Number of lines below with the word "объявления": give it and nothing more.

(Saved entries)
**********

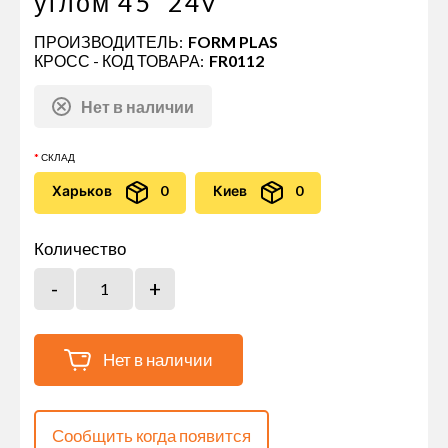
углом 45˚ 24v
ПРОИЗВОДИТЕЛЬ:
FORM PLAS
КРОСС - КОД ТОВАРА:
FR0112
Нет в наличии
СКЛАД
Харьков
0
Киев
0
Количество
Нет в наличии
Сообщить когда появится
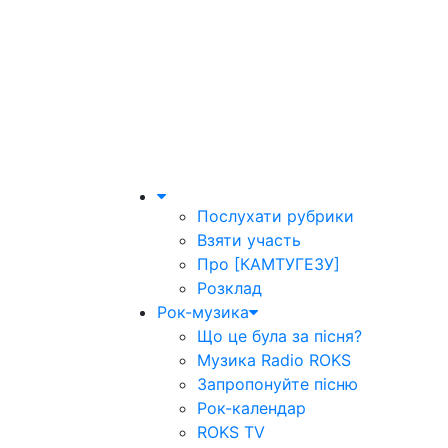
Послухати рубрики
Взяти участь
Про [КАМТУГЕЗУ]
Розклад
Рок-музика
Що це була за пісня?
Музика Radio ROKS
Запропонуйте пісню
Рок-календар
ROKS TV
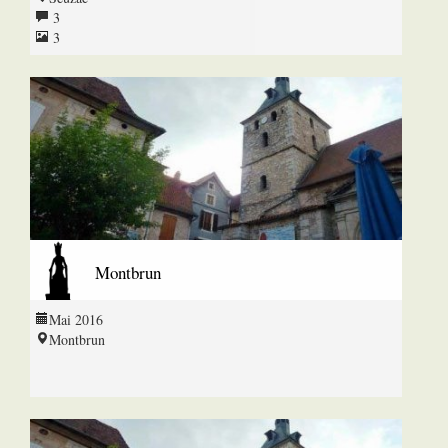
3
3
Montbrun
Mai 2016
Montbrun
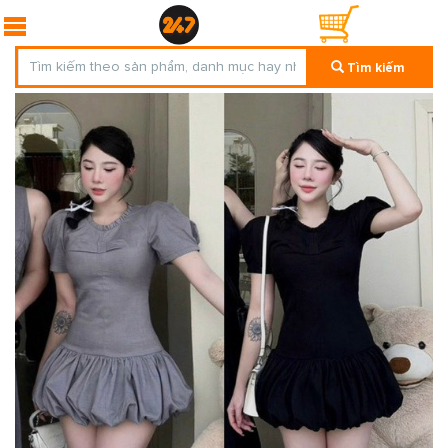
Tìm kiếm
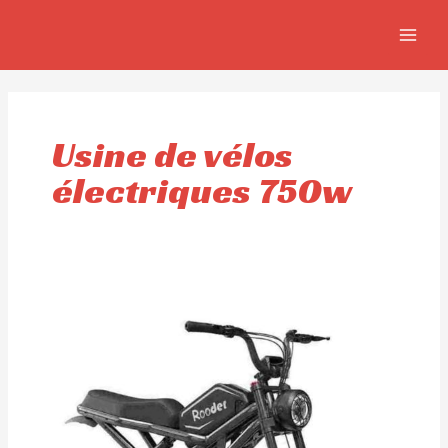
Aller
MAIN
au
MEN
contenu
Usine de vélos
électriques 750w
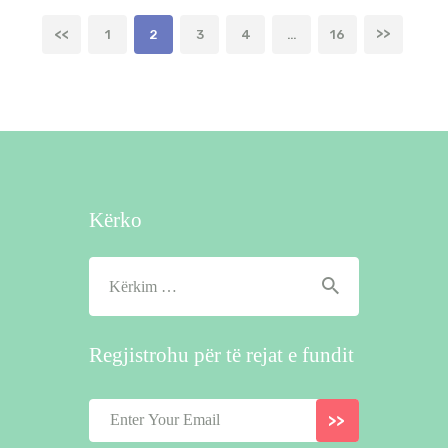
Faqosje
<
PAGE
1
PAGE
2
PAGE
3
PAGE
4
…
PAGE
16
>
postimesh
Kërko
Kërko
për:
Regjistrohu për të rejat e fundit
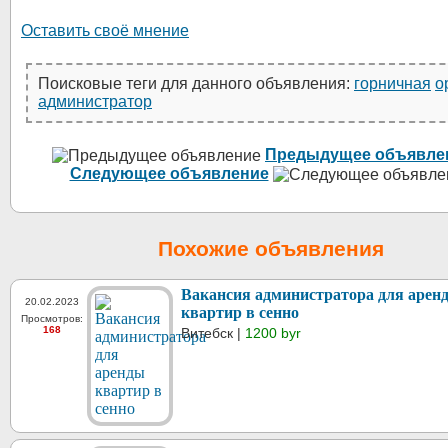
Оставить своё мнение
Поисковые теги для данного объявления:
горничная
о
администратор
Предыдущее объявле
Следующее объявление
Похожие объявления
Вакансия администратора для арен
20.02.2023
квартир в сенно
Просмотров:
168
Витебск |
1200 byr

**********

■ **Response to this exercise**: 2